Her father had managed to get all his relatives who lived on Roseberry Road into the Anderson shelter Tragically the shelter had received a direct hit during the raid, killing many of the people seeking sanctuary there.

"My dad said, 'They're all gone, all dead.' He had returned to work after he was sure everybody was safe; if he hadn't have done that, he probably would have been killed, too."

Many of Joyce's family were killed that night, her first cousins, her grandmother (Granny Derrick) and aunts.

"I said to Dad to come on, to come home, but he said he wanted to find his mother first."

Joyce remembers putting her arms around her father and telling him that she would have to go home, to put her stepmother's mind at rest. Her father found his mother's body at Walcot cemetery some time later. But one remarkable story emerged from this night of destruction.

"Little Shirley Kilminster (one of Joyce's cousins), who was about three at the time, was blown right out of the shelter. I learned later that she actually survived, and wandered off towards the river. Somebody found her and took her in. I'd love to find out what happened to her, and to let her know that we are her family"

Joyce's father finally arrived home later that day and was clearly affected by the events of the night. "He sat as if he'd been struck dumb."

When the bombing re-started on the following day, Joyce remembers feeling very worried that Eagle Road, where she lived, was built with white stones.

"I thought it would show up like a beacon to the passing planes. I remember seeing lots of people walking up through Batheaston to the countryside, holding blankets and children.
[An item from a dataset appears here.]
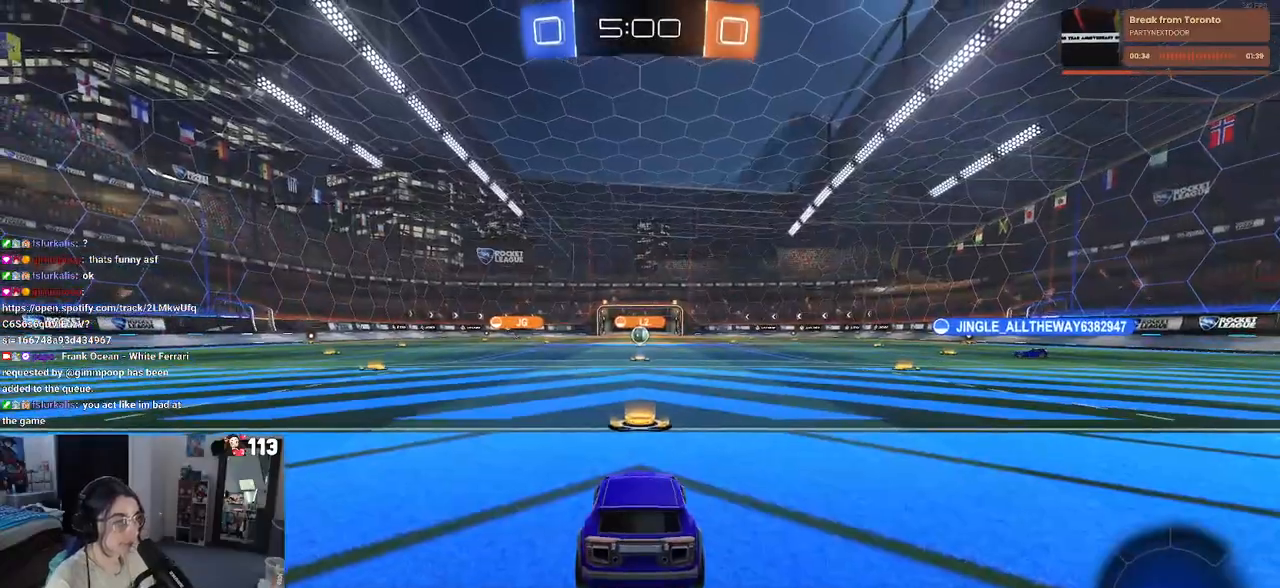
{"buttons": [], "left_stick": "center", "right_stick": "center", "events": [[167, "SQUARE", "down"], [217, "SQUARE", "up"], [300, "SQUARE", "down"], [383, "SQUARE", "up"]]}
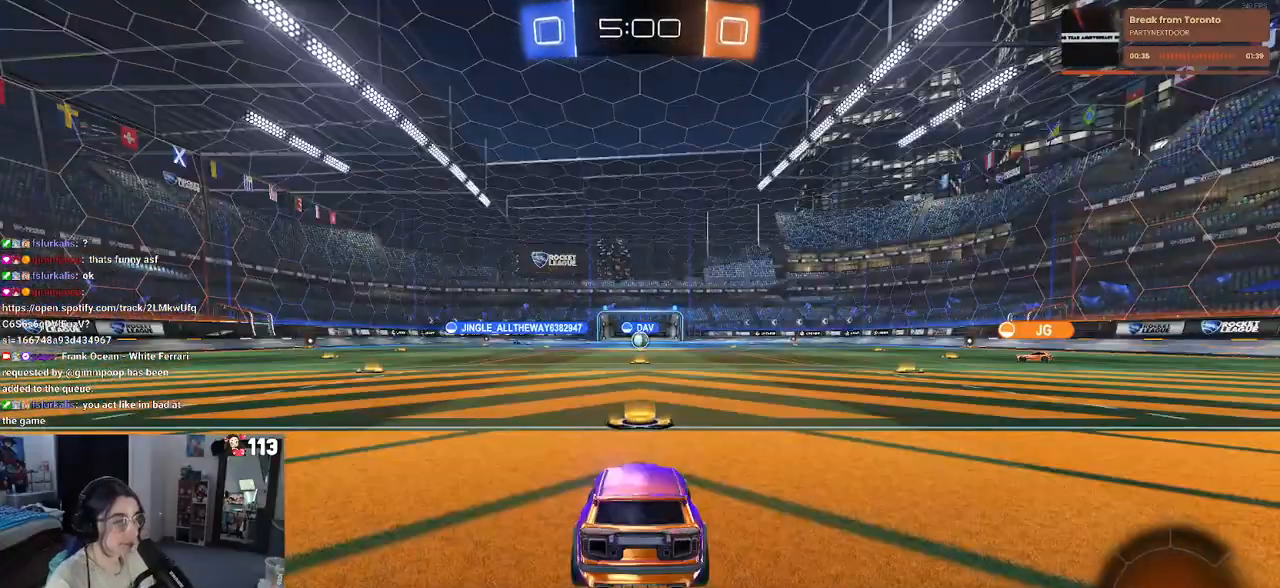
{"buttons": [], "left_stick": "center", "right_stick": "center", "events": [[350, "SQUARE", "down"], [450, "SQUARE", "up"]]}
It was a very sad sight."

Luckily, Joyce's worries were unfounded, although a couple of stray bombs did end up dropping on Batheaston.

"A couple of schoolboys were up a tree at the time, 'hopping the dolly' as we used to call it, playing truant. They were completely blown out of the tree when the bomb dropped. They were fine, but I think it taught them a lesson."
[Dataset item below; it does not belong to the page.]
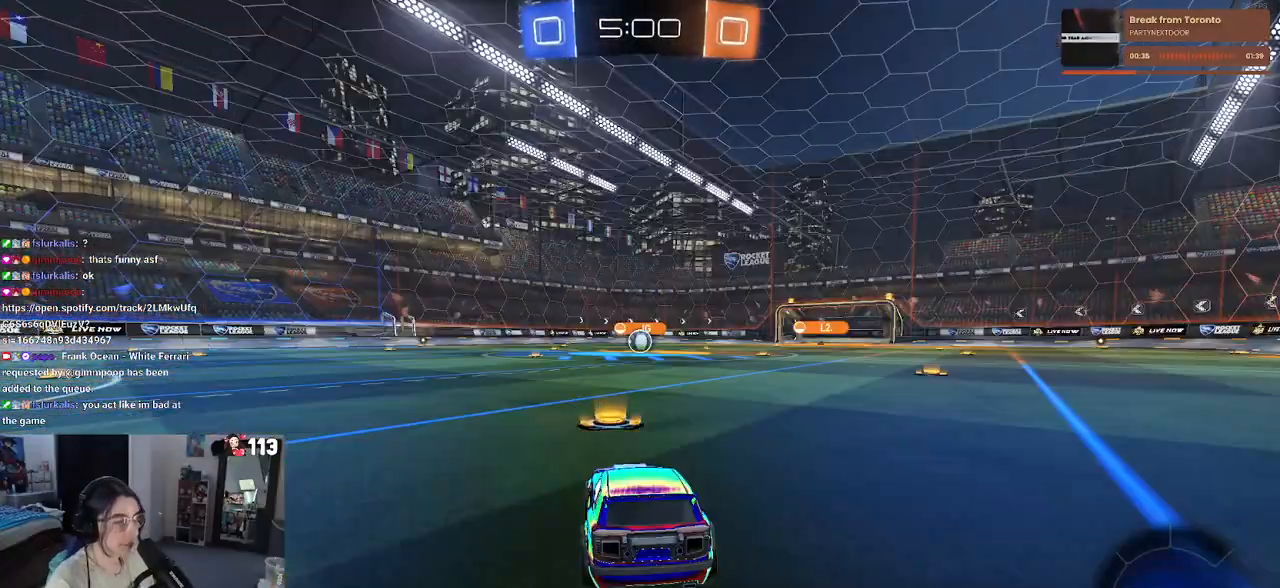
{"buttons": [], "left_stick": "center", "right_stick": "center", "events": [[350, "SQUARE", "down"], [450, "SQUARE", "up"]]}
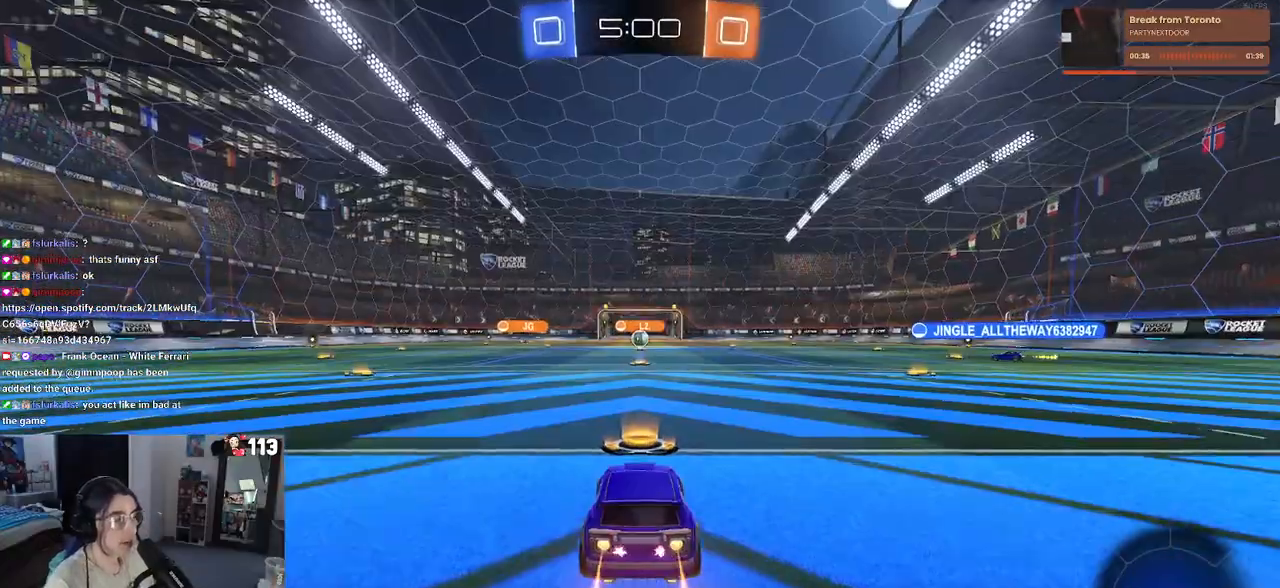
{"buttons": [], "left_stick": "center", "right_stick": "center", "events": []}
Bullets riddled Eagle Road and Joyce recalls her stepmother running out of the front door, leaving the light blazing.

"She was shouted at and told to get back inside pretty sharpish."

Shortly after this period, Joyce joined the Land Army in Chewton Mendip.

Joyce says she has just bought the Bath at War video, and is 'definitely in favour' of a memorial to Bath's war victims. Like so many Bathonians who survived the blitz, she feels it would be a fitting tribute to those who weren't so lucky."